Base has launched Flashblocks (faster transaction confirmations), Appchains (customized L3), and smart wallet sub-accounts, aiming to maintain user retention. Unichain's mainnet was launched on February 16, after its testnet processed a total of 95 million transactions, positioning itself as a game changer in scaling performance, with some heavyweight institutions already on board. Starknet's Nums application chain, as a Layer 3 gaming innovation, showcases the future of modular design.
At the same time, although Sonic EVM is not an Ethereum Layer 2, its Mobius mainnet launch on February 27 as the first SVM chain expansion of Solana attracted significant attention, achieving 10,000 TPS and bringing $47.6 million in funding to a certain DeFi protocol within days. These initiatives indicate that Layer 2 projects are increasingly investing in technology rather than just hype.
The founder of Ethereum commented on February 19, emphasizing that Ethereum needs to clarify its positioning amid increasing competition.
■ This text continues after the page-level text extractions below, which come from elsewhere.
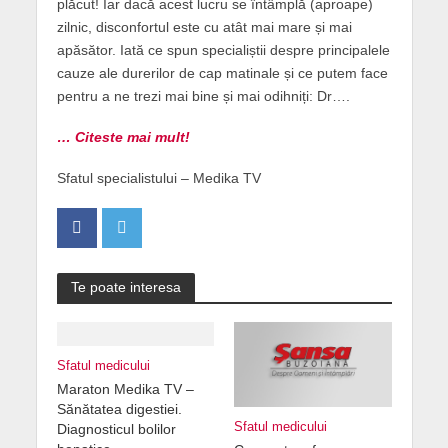
plăcut! Iar dacă acest lucru se întâmplă (aproape)
zilnic, disconfortul este cu atât mai mare și mai
apăsător. Iată ce spun specialiștii despre principalele
cauze ale durerilor de cap matinale și ce putem face
pentru a ne trezi mai bine și mai odihniți: Dr….
… Citeste mai mult!
Sfatul specialistului – Medika TV
Te poate interesa
Sfatul medicului
Maraton Medika TV –
Sănătatea digestiei.
Sfatul medicului
Diagnosticul bolilor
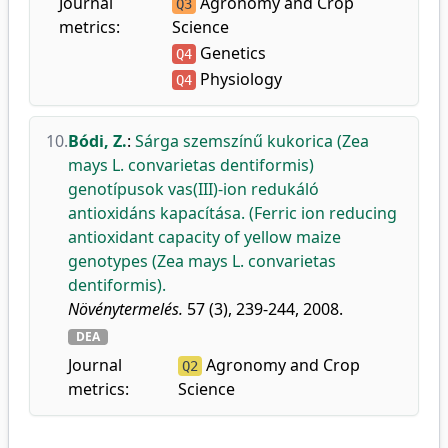
Journal
Agronomy and Crop
Q3
metrics:
Science
Genetics
Q4
Physiology
Q4
10.
Bódi, Z.
:
Sárga szemszínű kukorica (Zea
mays L. convarietas dentiformis)
genotípusok vas(III)-ion redukáló
antioxidáns kapacítása. (Ferric ion reducing
antioxidant capacity of yellow maize
genotypes (Zea mays L. convarietas
dentiformis).
Növénytermelés.
57 (3), 239-244, 2008.
DEA
Journal
Agronomy and Crop
Q2
metrics:
Science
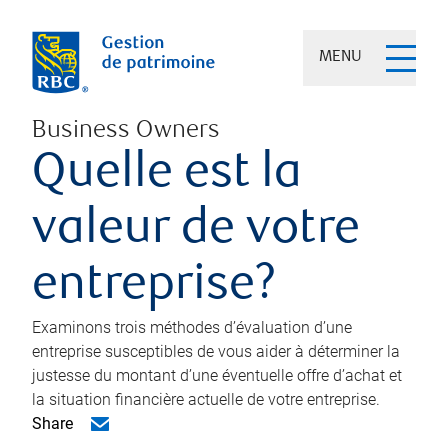
MENU
Business Owners
Quelle est la
valeur de votre
entreprise?
Examinons trois méthodes d’évaluation d’une
entreprise susceptibles de vous aider à déterminer la
justesse du montant d’une éventuelle offre d’achat et
la situation financière actuelle de votre entreprise.
Share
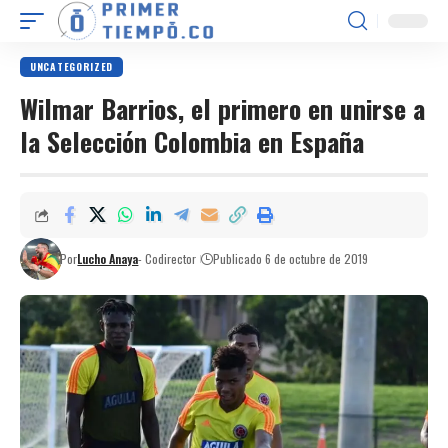
UNCATEGORIZED
Wilmar Barrios, el primero en unirse a
la Selección Colombia en España
Por
Lucho Anaya
- Codirector
Publicado 6 de octubre de 2019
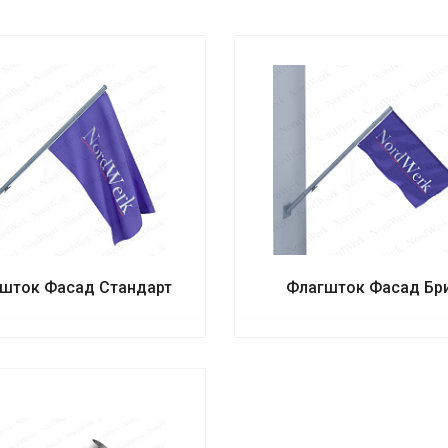
шток Фасад Стандарт
Флагшток Фасад Бр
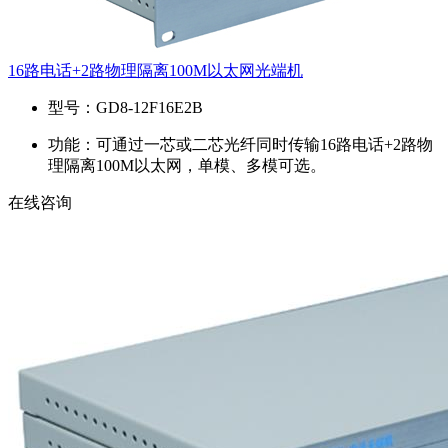
16路电话+2路物理隔离100M以太网光端机
型号：
GD8-12F16E2B
功能：
可通过一芯或二芯光纤同时传输16路电话+2路物
理隔离100M以太网，单模、多模可选。
在线咨询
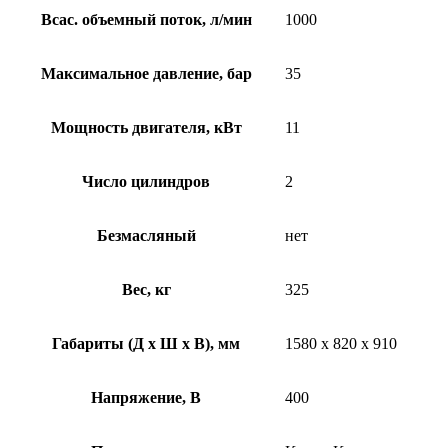
Всас. объемный поток, л/мин
1000
Максимальное давление, бар
35
Мощность двигателя, кВт
11
Число цилиндров
2
Безмасляный
нет
Вес, кг
325
Габариты (Д х Ш х В), мм
1580 x 820 x 910
Напряжение, В
400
He advocates for Layer 2 to take a leading role in scalability (such as a 17x increase in transactions) and interoperability, noting that they have evolved from "advanced multi-signatures" into powerful networks. Although he did not directly comment on Sonic EVM, its EVM compatibility and speed resonate with his vision of a seamless connection within the "Ethereum universe." However, he also expressed dissatisfaction with the casino-like tendencies in the ecosystem, calling for a focus on real value rather than speculative bubbles.
Financing Situation
Financing activities have slowed down, with a total of 6 transactions completed in February amounting to $32.4 million. Mango Network raised $13.5 million for its EVM-MoveVM hybrid chain, planning to launch in the first quarter of 2025. Fluent Labs secured $8 million in funding to develop a multi-Virtual Machine Layer 2 that connects Ethereum and Solana.